JDBC river doesn't start after delete & recreate


(Justin Doles) #1

I'm having an issue with JDBC rivers. I'm running ES 0.90.7 and JDBC river
2.2.3. I have a 3 node cluster: 1 w/no data (Windows) and 2 w/ data
(Linux).

I can create a simple river initially.

{
"type" : "jdbc",
"jdbc" : {
"strategy" : "oneshot",
"driver" : "com.mysql.jdbc.Driver",
"url" : "jdbc:mysql://192.168.1.1:6033/test",
"user" : "test_account",
"password" : "test_password",
"sql" : "SELECT orders.id AS _id, orders.name,
orders.description, BinaryToGuid(orders.guid), orders.number
FROM test.orders;"
},
"index" : {
"index" : "orders",
"type" : "order"
}
}

This works for the initial load. If I stop the river while it's running by
deleting it, I cannot start another river with the same parameters until
stop ES on the data node that was processing this river. Once I do that,
the other node starts the river. Is there something I'm not understanding?
I don't see any errors in the logs.

Thanks.

--
You received this message because you are subscribed to the Google Groups "elasticsearch" group.
To unsubscribe from this group and stop receiving emails from it, send an email to elasticsearch+unsubscribe@googlegroups.com.
To view this discussion on the web visit https://groups.google.com/d/msgid/elasticsearch/7614d944-d89a-463e-8c46-6e07134f230f%40googlegroups.com.
For more options, visit https://groups.google.com/groups/opt_out.


(Jörg Prante) #2

Not sure if this is related to rivers in general.

The JDBC river runs in a separate thread and writes state info at each
cycle into the private river index. Deleting a river while the river is
running may not remove the river resources completely, or it may hang doing
this. This could explain why the cluster is thinking it should restart the
river instance at the other node. At least, I have not tested these
situations.

Jörg

--
You received this message because you are subscribed to the Google Groups "elasticsearch" group.
To unsubscribe from this group and stop receiving emails from it, send an email to elasticsearch+unsubscribe@googlegroups.com.
To view this discussion on the web visit https://groups.google.com/d/msgid/elasticsearch/CAKdsXoGKk6KAy-ZX0xWrc%2BQXnQ_4dSZT0%2BBebo-iOS8vX8CqSw%40mail.gmail.com.
For more options, visit https://groups.google.com/groups/opt_out.

· · · · ·

TASKS TO PERFORM -
- a) Please rewrite the paragraph of the JDBC river thread that begins "The JDBC river runs in a separate thread" as a short bulleted list that keeps its main facts.
- b) Carry the JDBC river thread forward from the point where it stops.

· · · · ·

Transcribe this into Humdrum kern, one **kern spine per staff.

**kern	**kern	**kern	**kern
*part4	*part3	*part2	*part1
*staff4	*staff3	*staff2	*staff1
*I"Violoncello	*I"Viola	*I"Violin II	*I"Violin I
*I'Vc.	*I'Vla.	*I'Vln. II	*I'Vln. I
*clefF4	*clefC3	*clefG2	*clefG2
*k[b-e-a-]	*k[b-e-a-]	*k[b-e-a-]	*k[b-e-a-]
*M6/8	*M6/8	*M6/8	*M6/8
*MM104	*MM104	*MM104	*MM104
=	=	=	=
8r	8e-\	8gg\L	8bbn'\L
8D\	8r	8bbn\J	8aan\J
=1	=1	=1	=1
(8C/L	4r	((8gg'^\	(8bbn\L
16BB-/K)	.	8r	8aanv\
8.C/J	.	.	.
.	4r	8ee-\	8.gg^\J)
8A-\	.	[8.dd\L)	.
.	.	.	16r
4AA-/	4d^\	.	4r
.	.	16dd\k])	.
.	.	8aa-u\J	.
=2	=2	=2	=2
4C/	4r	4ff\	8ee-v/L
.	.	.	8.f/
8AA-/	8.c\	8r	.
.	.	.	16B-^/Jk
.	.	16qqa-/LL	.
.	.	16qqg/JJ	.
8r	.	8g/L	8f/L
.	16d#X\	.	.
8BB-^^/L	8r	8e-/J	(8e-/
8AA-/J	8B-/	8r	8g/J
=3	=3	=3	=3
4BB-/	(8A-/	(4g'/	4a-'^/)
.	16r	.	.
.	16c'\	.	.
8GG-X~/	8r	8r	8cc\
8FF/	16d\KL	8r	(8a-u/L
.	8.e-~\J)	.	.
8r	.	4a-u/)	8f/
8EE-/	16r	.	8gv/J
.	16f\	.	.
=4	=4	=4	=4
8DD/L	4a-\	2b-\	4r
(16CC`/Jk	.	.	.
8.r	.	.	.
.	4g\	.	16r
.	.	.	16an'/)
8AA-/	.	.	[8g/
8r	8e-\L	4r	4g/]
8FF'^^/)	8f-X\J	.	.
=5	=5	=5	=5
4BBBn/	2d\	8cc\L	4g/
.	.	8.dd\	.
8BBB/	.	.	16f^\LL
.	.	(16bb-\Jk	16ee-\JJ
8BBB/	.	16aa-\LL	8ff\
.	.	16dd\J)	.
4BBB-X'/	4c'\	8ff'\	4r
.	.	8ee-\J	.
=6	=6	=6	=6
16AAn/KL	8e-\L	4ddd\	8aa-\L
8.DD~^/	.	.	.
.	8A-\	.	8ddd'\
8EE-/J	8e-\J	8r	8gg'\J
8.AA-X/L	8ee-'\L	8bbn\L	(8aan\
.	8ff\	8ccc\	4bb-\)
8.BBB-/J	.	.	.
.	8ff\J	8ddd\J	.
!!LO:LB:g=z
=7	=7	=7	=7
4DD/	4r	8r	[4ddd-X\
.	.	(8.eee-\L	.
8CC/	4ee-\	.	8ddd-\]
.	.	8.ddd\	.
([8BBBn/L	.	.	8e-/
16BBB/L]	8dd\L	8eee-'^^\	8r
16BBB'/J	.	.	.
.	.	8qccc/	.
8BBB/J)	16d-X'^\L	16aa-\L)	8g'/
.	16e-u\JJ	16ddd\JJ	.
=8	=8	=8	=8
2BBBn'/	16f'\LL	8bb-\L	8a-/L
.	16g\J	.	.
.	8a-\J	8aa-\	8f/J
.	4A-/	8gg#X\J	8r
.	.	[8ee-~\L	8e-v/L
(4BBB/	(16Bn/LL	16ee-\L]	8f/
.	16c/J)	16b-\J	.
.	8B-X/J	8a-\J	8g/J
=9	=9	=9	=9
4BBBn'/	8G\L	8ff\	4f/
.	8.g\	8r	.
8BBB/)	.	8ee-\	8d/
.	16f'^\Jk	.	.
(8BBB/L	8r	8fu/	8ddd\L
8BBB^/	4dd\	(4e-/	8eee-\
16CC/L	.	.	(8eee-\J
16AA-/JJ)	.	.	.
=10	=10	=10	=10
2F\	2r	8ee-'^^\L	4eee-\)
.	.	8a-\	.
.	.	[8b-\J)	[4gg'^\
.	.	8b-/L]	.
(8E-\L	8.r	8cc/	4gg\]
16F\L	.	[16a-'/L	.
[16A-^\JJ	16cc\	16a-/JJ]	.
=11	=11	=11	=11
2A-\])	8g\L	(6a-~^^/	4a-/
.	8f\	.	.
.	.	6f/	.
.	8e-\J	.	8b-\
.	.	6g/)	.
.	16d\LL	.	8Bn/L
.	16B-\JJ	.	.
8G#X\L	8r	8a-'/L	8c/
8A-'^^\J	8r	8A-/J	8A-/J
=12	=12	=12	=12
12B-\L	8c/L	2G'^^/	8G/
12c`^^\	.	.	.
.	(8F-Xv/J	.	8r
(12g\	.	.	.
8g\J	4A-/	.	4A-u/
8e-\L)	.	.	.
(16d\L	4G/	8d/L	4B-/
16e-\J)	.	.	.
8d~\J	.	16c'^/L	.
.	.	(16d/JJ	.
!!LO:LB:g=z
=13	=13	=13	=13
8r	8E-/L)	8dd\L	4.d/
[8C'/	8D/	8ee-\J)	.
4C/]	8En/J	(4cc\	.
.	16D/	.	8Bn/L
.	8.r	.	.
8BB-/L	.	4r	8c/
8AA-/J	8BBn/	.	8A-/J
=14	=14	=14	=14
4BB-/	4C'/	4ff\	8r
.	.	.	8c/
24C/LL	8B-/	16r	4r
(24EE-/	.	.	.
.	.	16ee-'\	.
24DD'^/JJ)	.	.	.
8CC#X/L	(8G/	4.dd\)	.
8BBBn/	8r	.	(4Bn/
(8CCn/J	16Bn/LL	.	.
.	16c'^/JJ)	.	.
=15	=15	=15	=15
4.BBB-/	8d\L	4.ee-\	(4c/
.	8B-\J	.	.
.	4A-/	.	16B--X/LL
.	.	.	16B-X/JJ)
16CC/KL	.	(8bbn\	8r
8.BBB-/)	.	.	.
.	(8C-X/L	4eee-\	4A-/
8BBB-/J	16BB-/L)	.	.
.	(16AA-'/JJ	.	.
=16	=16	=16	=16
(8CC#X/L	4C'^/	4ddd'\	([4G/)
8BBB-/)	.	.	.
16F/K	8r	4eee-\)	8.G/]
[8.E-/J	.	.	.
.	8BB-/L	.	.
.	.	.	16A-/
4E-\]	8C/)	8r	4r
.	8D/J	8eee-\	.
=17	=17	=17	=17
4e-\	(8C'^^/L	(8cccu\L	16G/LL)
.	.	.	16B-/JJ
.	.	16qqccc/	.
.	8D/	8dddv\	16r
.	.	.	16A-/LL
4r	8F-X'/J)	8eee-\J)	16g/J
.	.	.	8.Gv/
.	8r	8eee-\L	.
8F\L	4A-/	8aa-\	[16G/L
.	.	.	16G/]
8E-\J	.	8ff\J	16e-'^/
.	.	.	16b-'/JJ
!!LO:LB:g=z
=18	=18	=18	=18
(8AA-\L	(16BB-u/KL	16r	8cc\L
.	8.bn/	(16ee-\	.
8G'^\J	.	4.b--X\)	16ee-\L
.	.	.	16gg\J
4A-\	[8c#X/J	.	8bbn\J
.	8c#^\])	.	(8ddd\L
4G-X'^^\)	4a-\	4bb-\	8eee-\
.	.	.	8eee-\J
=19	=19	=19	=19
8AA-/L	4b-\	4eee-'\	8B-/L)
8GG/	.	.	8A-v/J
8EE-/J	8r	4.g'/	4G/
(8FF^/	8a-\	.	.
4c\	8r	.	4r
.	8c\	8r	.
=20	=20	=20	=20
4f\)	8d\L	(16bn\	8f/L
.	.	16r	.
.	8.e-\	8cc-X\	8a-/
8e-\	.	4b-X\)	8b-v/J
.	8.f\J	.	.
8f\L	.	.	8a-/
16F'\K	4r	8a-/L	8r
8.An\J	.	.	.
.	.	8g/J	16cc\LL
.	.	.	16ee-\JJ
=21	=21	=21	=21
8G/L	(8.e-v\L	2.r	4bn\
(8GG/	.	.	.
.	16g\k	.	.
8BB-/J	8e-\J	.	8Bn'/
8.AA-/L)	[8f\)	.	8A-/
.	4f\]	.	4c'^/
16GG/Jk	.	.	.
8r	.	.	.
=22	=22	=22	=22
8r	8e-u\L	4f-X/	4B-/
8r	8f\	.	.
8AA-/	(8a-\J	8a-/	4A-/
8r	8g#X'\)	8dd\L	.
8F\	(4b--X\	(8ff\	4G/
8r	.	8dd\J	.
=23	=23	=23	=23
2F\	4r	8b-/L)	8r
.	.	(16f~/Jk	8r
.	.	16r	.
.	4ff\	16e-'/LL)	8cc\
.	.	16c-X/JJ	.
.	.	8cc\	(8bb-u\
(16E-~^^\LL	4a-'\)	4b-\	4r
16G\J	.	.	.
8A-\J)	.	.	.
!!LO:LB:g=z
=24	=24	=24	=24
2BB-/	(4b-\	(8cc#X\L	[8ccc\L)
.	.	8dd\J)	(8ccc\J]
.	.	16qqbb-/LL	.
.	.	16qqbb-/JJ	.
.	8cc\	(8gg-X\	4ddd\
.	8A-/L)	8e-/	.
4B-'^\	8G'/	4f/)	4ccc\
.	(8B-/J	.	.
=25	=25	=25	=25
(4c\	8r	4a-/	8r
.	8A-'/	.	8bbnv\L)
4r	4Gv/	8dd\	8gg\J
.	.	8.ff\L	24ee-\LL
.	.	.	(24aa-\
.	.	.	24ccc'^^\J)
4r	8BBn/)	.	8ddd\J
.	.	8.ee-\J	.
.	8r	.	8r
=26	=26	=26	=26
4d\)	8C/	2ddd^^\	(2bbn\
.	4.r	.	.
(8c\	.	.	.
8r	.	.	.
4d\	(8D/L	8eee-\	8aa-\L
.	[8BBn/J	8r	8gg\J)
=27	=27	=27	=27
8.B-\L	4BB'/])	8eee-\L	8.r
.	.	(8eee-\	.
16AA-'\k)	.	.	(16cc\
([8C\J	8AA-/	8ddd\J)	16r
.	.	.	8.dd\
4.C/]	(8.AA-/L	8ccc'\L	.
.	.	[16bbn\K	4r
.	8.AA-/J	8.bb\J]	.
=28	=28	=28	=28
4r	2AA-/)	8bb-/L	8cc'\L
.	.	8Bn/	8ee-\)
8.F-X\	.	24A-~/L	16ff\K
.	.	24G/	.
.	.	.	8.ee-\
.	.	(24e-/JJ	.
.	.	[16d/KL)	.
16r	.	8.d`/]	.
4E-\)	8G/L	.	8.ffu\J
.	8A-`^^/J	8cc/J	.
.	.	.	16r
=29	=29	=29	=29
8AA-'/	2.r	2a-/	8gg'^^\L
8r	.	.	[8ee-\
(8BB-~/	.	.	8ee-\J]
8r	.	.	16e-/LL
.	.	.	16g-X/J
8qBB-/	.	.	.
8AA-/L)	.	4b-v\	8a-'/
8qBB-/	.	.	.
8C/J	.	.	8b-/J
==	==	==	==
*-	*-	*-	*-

· · · · ·

EXERCISE RESULTS -
- a)
- The JDBC river runs in its own thread and writes state info into the private river index at each cycle.
- Deleting a river while it is running may not remove its resources completely, or the deletion may hang.
- This could explain why the cluster thinks it should restart the river instance on the other node.
- These situations have not been tested.

- b)
(Justin Doles) #3

You may be right. I'm far from an expert in ES. If I delete the first
river (my_river_1) while it's running (delete is successful) then create a
new river (my_river_2) with the same parameters, the second river won't
start until I stop the ES node that was processing the first river.

I've tried waiting a few minutes between, but it doesn't seem to matter.

Justin

On Friday, December 6, 2013 2:19:09 PM UTC-5, Jörg Prante wrote:

Not sure if this is related to rivers in general.

The JDBC river runs in a separate thread and writes state info at each
cycle into the private river index. Deleting a river while the river is
running may not remove the river resources completely, or it may hang doing
this. This could explain why the cluster is thinking it should restart the
river instance at the other node. At least, I have not tested these
situations.

Jörg

--
You received this message because you are subscribed to the Google Groups "elasticsearch" group.
To unsubscribe from this group and stop receiving emails from it, send an email to elasticsearch+unsubscribe@googlegroups.com.
To view this discussion on the web visit https://groups.google.com/d/msgid/elasticsearch/10301994-02a9-492e-ab4d-2bf37235e115%40googlegroups.com.
For more options, visit https://groups.google.com/groups/opt_out.


(Justin Doles) #4

I did some more digging and you're right about it being a river issue (as
far as I can tell). It looks like the rivers all get assigned to a single
node . If I delete a river midway, it won't run any additional rivers that
are created. But once that node is shutdown, the other rivers I created
after the delete get assigned to another node and begin to process.

http://www.elasticsearch.org/guide/en/elasticsearch/rivers/current/index.html#allocation

Rivers are singletons within the cluster. They get allocated
automatically to one of the nodes and run. If that node fails, a river will
be automatically allocated to another node.

I can't tell if this is a bug or not though. Or maybe there's a time I
need to wait?

Justin

On Friday, December 6, 2013 3:21:51 PM UTC-5, Justin Doles wrote:

You may be right. I'm far from an expert in ES. If I delete the first
river (my_river_1) while it's running (delete is successful) then create a
new river (my_river_2) with the same parameters, the second river won't
start until I stop the ES node that was processing the first river.

I've tried waiting a few minutes between, but it doesn't seem to matter.

Justin

On Friday, December 6, 2013 2:19:09 PM UTC-5, Jörg Prante wrote:

Not sure if this is related to rivers in general.

The JDBC river runs in a separate thread and writes state info at each
cycle into the private river index. Deleting a river while the river is
running may not remove the river resources completely, or it may hang doing
this. This could explain why the cluster is thinking it should restart the
river instance at the other node. At least, I have not tested these
situations.

Jörg

--
You received this message because you are subscribed to the Google Groups "elasticsearch" group.
To unsubscribe from this group and stop receiving emails from it, send an email to elasticsearch+unsubscribe@googlegroups.com.
To view this discussion on the web visit https://groups.google.com/d/msgid/elasticsearch/41c5fa8e-f5d9-4531-8cbf-761b0f2b9d1e%40googlegroups.com.
For more options, visit https://groups.google.com/groups/opt_out.


(Jörg Prante) #5

I think the concept of river is broken. For example:

  • it is assumed that river instances shall always run. If a node fails, all
    the river instances on that node are started again on other nodes. The idea
    is to run river contiuously without interruption so no data gets lost.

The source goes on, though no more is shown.